**** EXERCISE INPUT ****

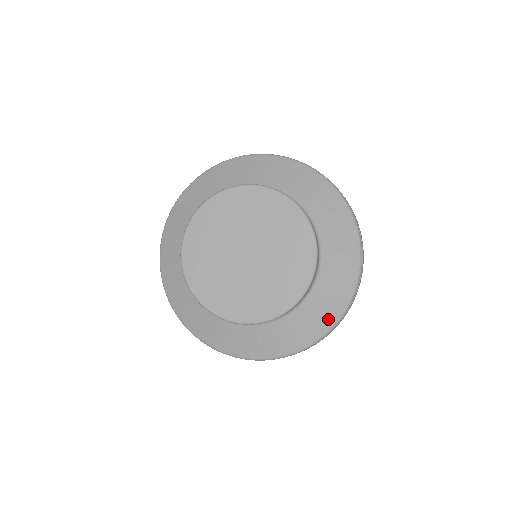
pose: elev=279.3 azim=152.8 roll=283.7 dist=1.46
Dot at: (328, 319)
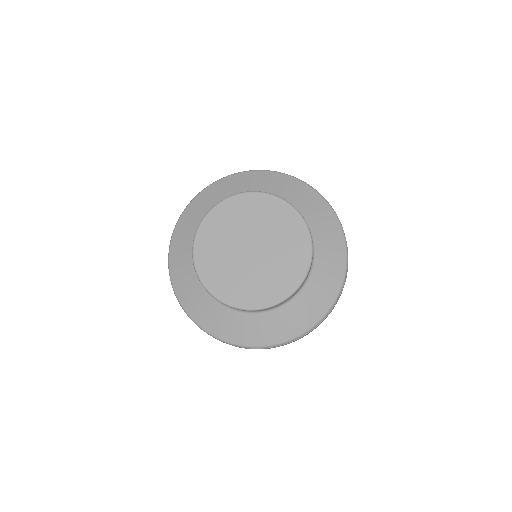
Dot at: (253, 339)
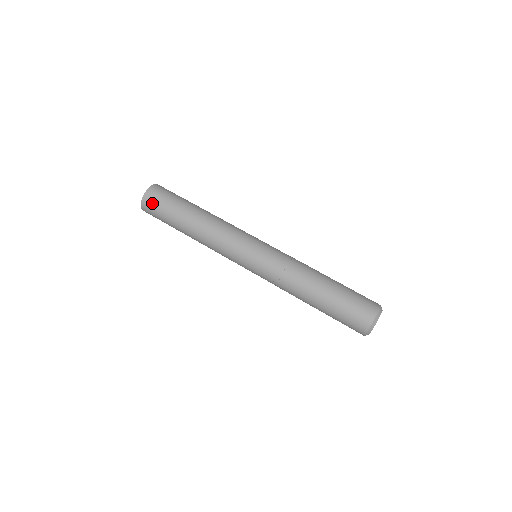
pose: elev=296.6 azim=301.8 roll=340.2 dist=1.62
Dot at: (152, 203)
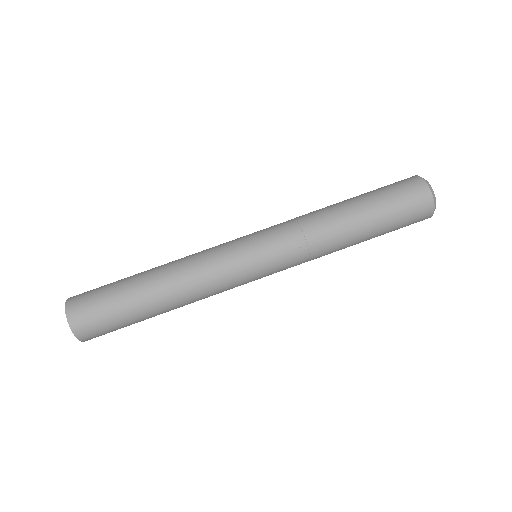
Dot at: (84, 309)
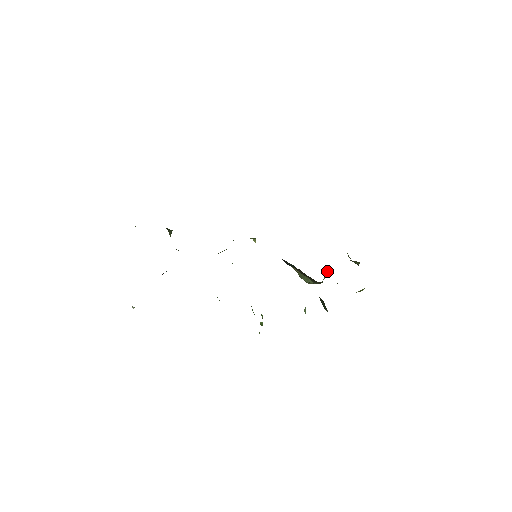
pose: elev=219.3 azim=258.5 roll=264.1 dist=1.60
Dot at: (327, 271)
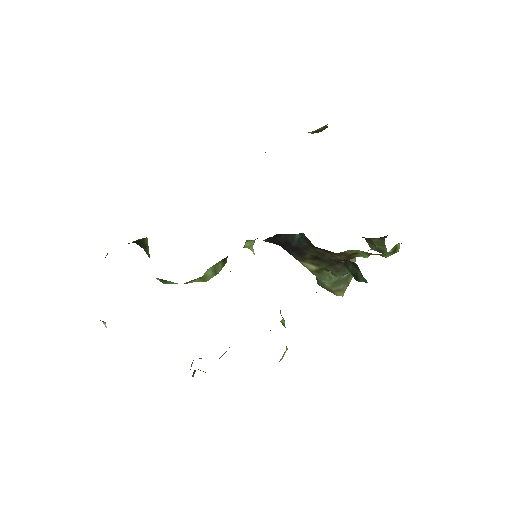
Dot at: occluded
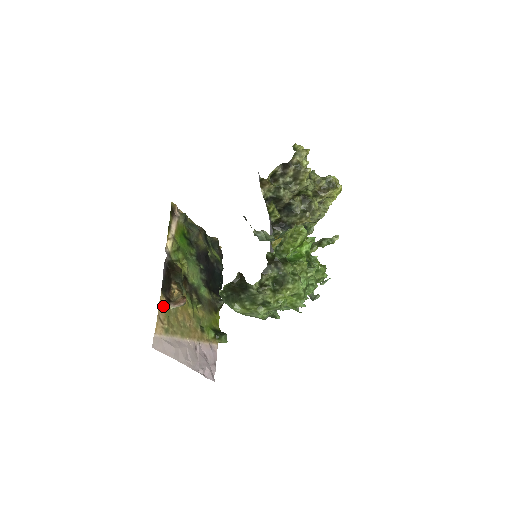
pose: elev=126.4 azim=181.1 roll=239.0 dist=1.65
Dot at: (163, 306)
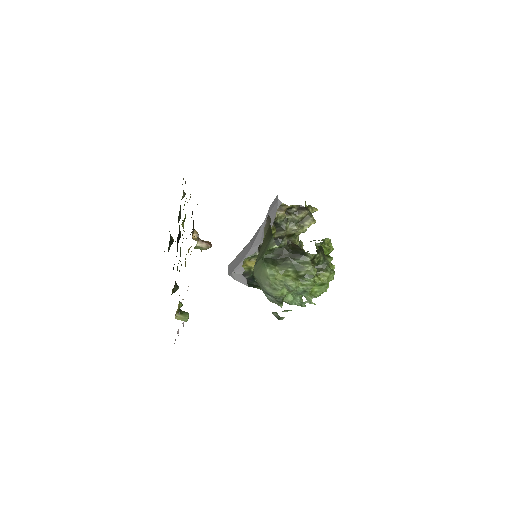
Dot at: occluded
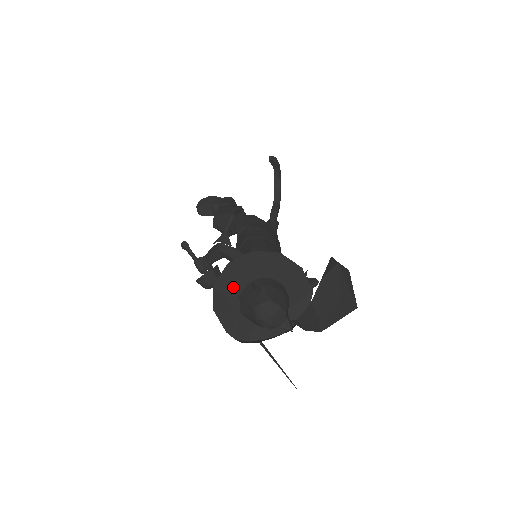
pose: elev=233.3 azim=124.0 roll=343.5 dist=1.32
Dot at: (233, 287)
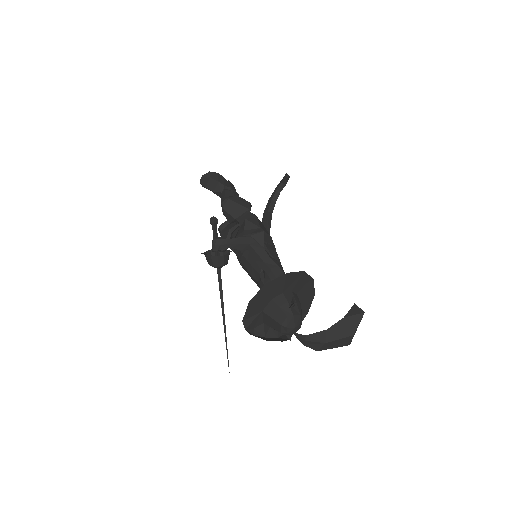
Dot at: (274, 291)
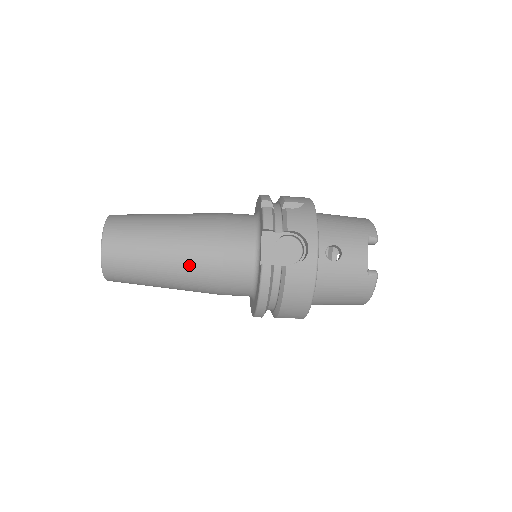
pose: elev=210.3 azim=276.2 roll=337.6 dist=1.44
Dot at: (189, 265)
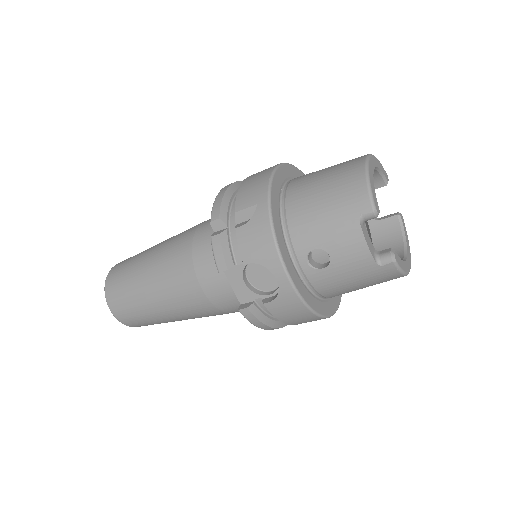
Dot at: (185, 311)
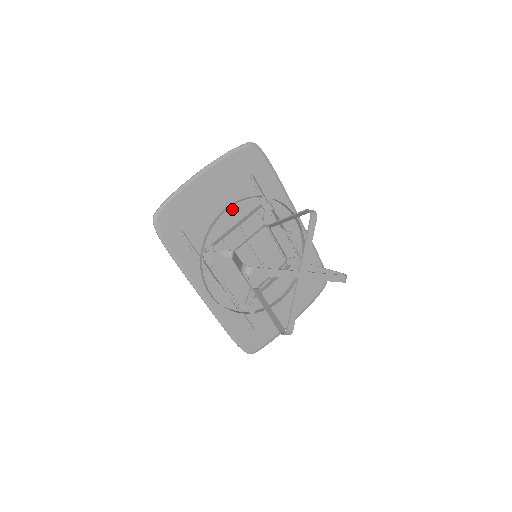
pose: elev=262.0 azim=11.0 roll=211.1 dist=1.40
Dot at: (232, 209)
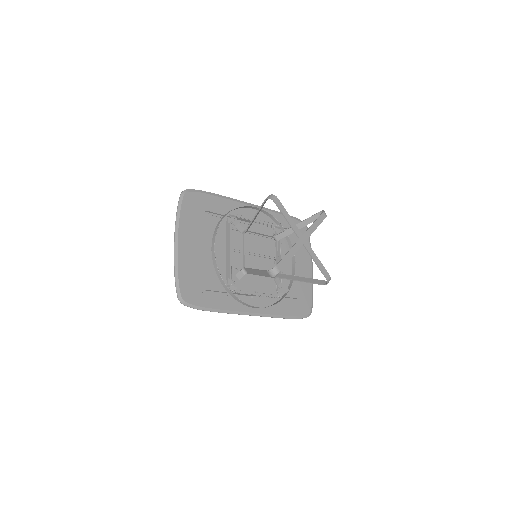
Dot at: occluded
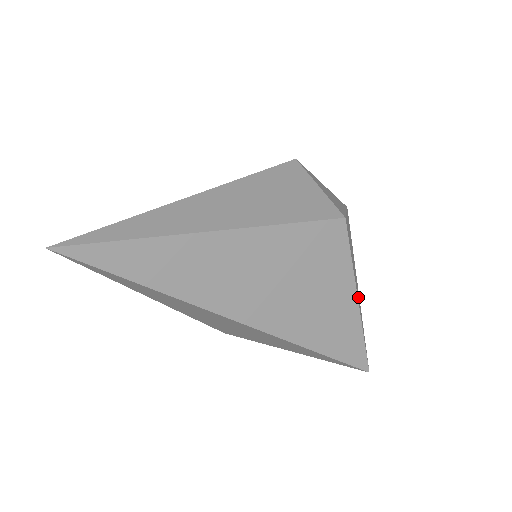
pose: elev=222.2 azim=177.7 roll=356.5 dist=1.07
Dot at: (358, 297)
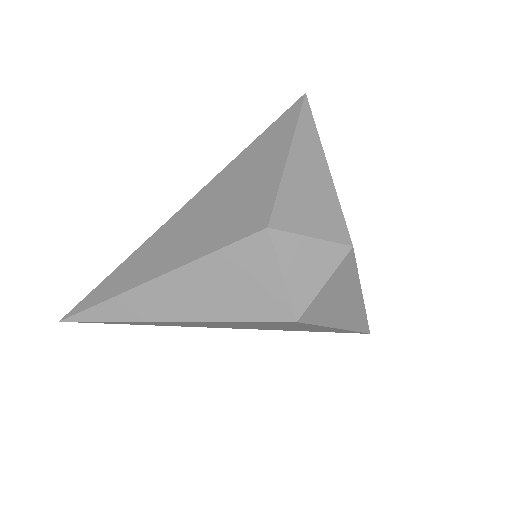
Dot at: (348, 317)
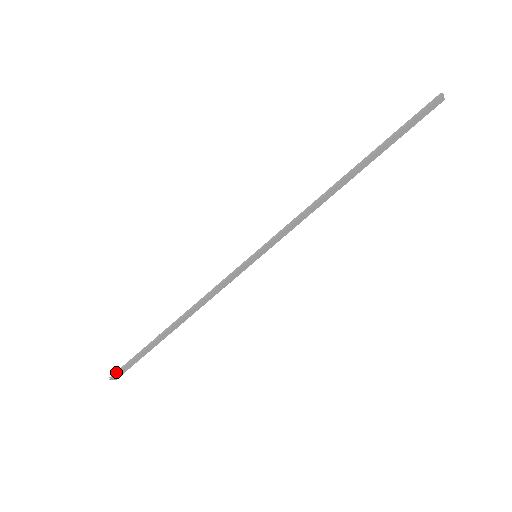
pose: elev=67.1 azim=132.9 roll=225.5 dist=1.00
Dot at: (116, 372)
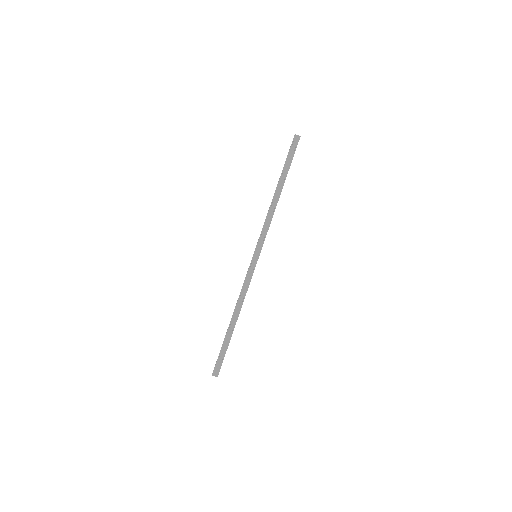
Dot at: (214, 369)
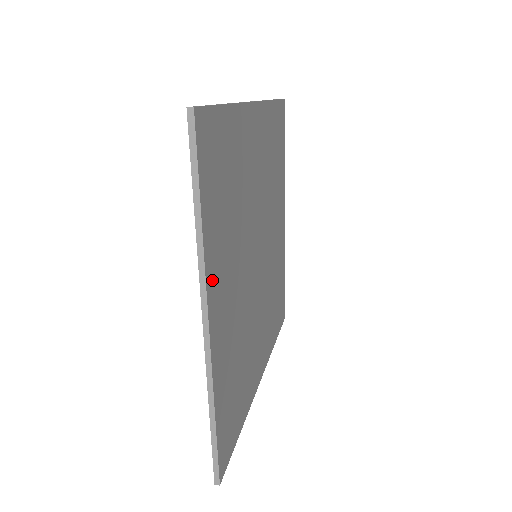
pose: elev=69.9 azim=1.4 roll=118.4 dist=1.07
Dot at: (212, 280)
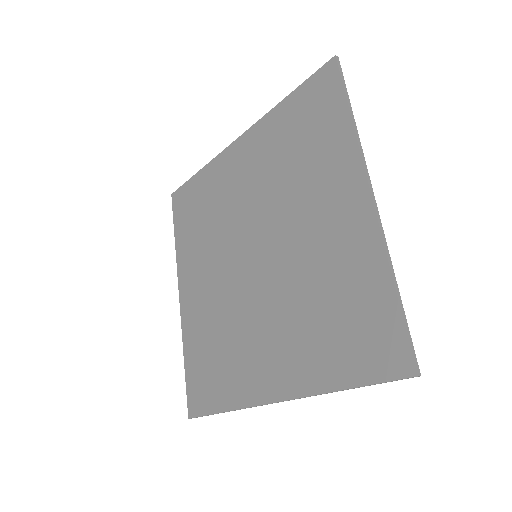
Dot at: (300, 383)
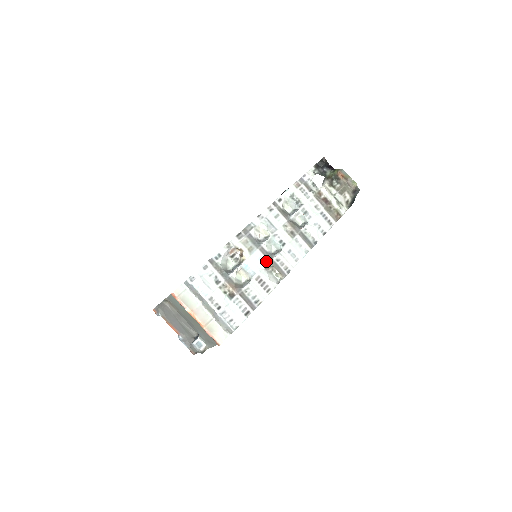
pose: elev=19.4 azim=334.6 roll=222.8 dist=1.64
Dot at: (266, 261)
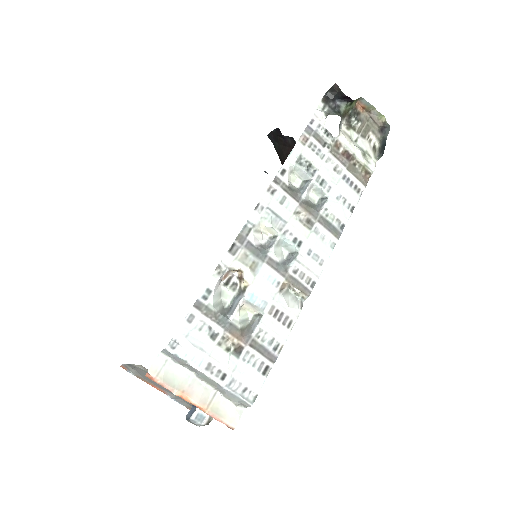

****

-- REQUIREMENT --
Return the lines of the items above verbatim, starting at the line that contains "pose: elev=296.6 azim=301.8" and stopping after the line that contains "Dot at: (185, 311)", and leave the pictures out of your answer.

-- RESULT OF THIS TASK --
pose: elev=296.6 azim=301.8 roll=340.2 dist=1.62
Dot at: (152, 203)
Dot at: (84, 309)
pose: elev=219.3 azim=258.5 roll=264.1 dist=1.60
Dot at: (327, 271)
Dot at: occluded
pose: elev=126.4 azim=181.1 roll=239.0 dist=1.65
Dot at: (163, 306)
Dot at: occluded
pose: elev=233.3 azim=124.0 roll=343.5 dist=1.32
Dot at: (233, 287)
Dot at: (274, 291)
pose: elev=210.3 azim=276.2 roll=337.6 dist=1.44
Dot at: (189, 265)
Dot at: (185, 311)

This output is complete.